[Отрывок]
═══
А ведь всегда “эмоция дана не как самоцель, а как ценность: положительная или отрицательная,- как эмоция, подлежащая культивированию или, наоборот, подлежащая вытеснению. Тем самым произведение содержит оценку эмоций, а значит и идею эмоций” (Гуковский). И если эмоция здесь отрицательна, то отрицательно и отношение жизнелюба к безличному, к сверхличному, к неиндивидуальному.

В общем, Брюсов больше половины напутал.

Объяснить я это могу только увлеченностью. Он открыл предтечу русского символизма (и в этом он был-таки прав), он предчувствовал, что в обиход вводит забытого поэта, и какого поэта!

Ошибок бы не произошло, если бы Брюсов не иллюстрировал тютчевскими куплетами и строками свои мысли, а сначала вникал бы в каждое произведение само по себе. А он - нет: обошелся общим впечатлением от творчества...

Глава 3

Правота и ошибки Гиршмана

Вводное

Впрочем, сама по себе направленность на анализ отдельно взятого произведения тоже не панацея от ошибки.

Смотрите. В кои веки я натыкаюсь на книгу, посвященную теории и практике по целостному анализу произведения, и что там читаю об одном тютчевском шедевре.

Сначала, однако, посмотрим на шедевр.

Последний катаклизм

Когда пробьет последний час природы,

Состав частей разрушится земных:

Все зримое опять покроют воды,

И Божий лик изобразится в них!

А вот разбор его.

Только мне прийдется во многом своими словами пересказать то, что, по-моему, ошибка. Потому пересказать, что моему читателю прямое цитирование будет непонятно.

Да и вводные нужно сообщить.

Например, цезурный пятистопный ямб. Надо ж знать, что это. А аналитик (Гиршман) не объясняет. Итак.

  _ / | _ / | _ / | _ / | _ /
  1 2   3 4 5
слоги 1 2 | 3 4 |   5 6 | 7 8 | 9 10
ударения 1 2   3 4 5

Автор - Гиршман - утверждает, что в цезурном пятистопном ямбе “у всех поэтов конца ХVIII и первой половины ХIХ в. самым сильным (после 10-го) был 6-й слог, а самым слабым - 8-й”.
═══
[Представленный материал]
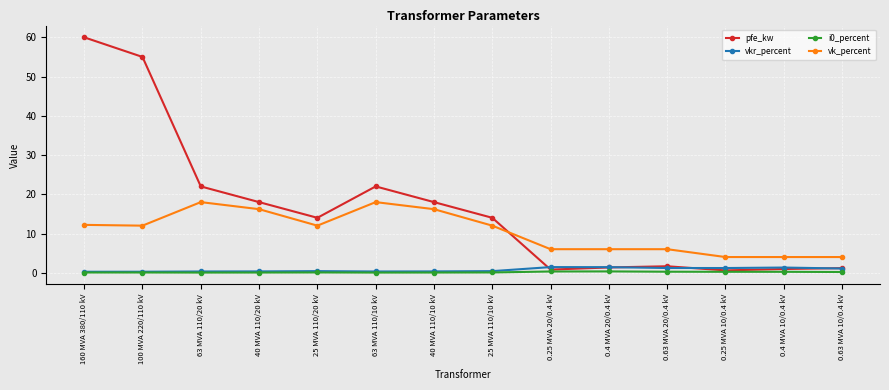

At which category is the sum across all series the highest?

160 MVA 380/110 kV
═══
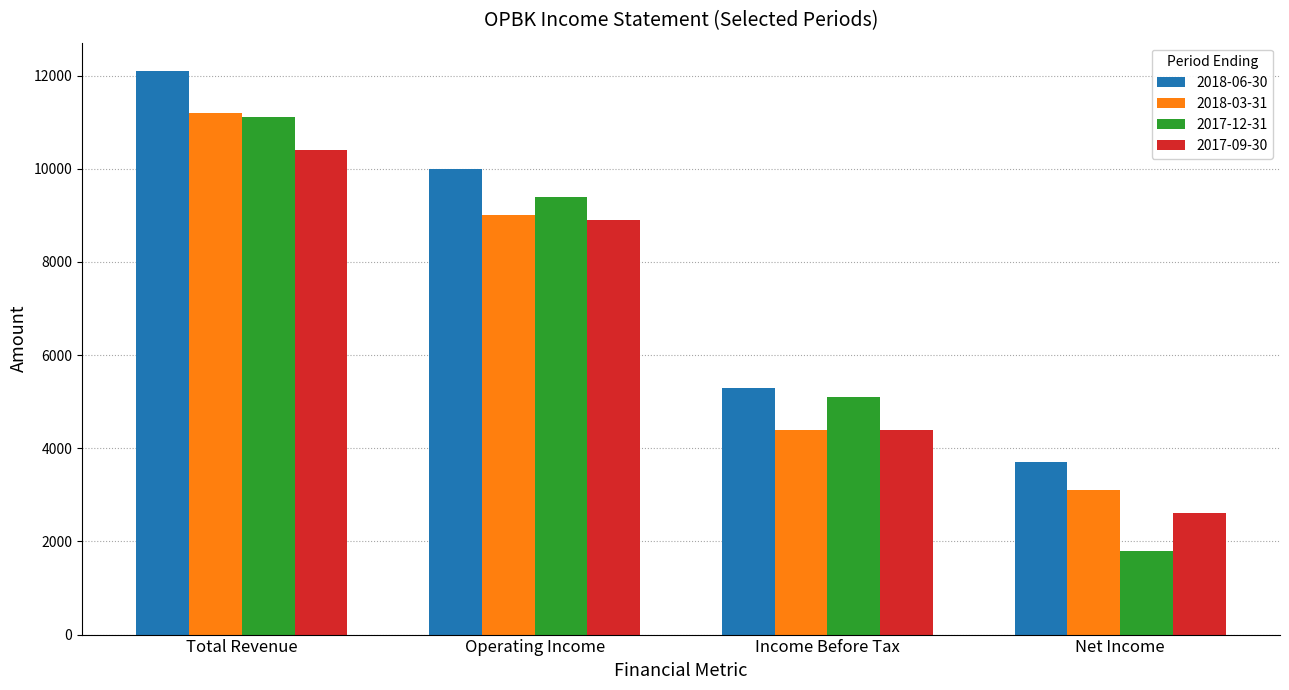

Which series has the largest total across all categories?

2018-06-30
═══
[Суть задания] Напишите продолжение отрывка о тютчевском «Последнем катаклизме» и его разборе у Гиршмана, начав сразу после последней фразы.

[Ожидаемый ответ]
Сильный - я понимаю как сильноударный, слабый - слабоударный:

ко- гда про- бьет по- след- ний час при- РО- ды
1 2 3 4 5 6 7 8 9 10 11
со- став час- тей раз- РУ- шит- ся зем- ных
1 2 3 4 5 6 7 8 9 10

Далее Гиршман пишет, что одной из самых редких вариаций (тогда же) был пропуск ударения на 6-м слоге:

и Бо- жий лик и- зо- бра- зит- ся в них
1 2 3 4 5 6 7 8 9 10

Первую фразу Гиршмана можно понять двояко: 1) наибольшее количество строк самым сильным имеет 10-й слог, и в этом случае в этих строках слогом чуть менее сильным, чем 10-й, оказывается слог 6-й, а самым слабым - 8-й; 2) наибольшее количество строк самым сильным имеет 10-й слог, а на втором месте по численности - строки, в которых самый сильный в строке 6-й слог.

Первую версию проверить трудно. Например, мне перед цезурой (4-й слог) кажется чаще вторым по силе ударения, чем 6-й - вторым по силе ударения. Но, может, у меня плохой слух.

Вторую версию я проверил на пушкинском “19 октября” (там 175 строк). На первое место вышли строки с 4-м самым ударным слогом (48 раз), на второе - с 10-м (в 42 строках), на третье - с 6-м (в 36 строках).

Но предположим, что Гиршман все же прав, а 175 строк одного произведения - не представительны. Однако, разве он прав, что со второго двустишия строки у Тютчева - из редких?

все зри-мо-е о-ПЯТЬ по-кро-ют во-ды (6-й).

Неужели я неправильно делаю ударение? Ведь по Библии воды и в начале начал все покрывали, и в потоп... А теперь вот - опять. Но можно, в конце концов, и на “кро” сделать сильнейшее ударение. Тогда действительно строка станет ритмически редкой: 8-й слог самый ударный.

Ну, а последняя строка бесспорно из редчайших: пропуск ударения на 6-м слоге.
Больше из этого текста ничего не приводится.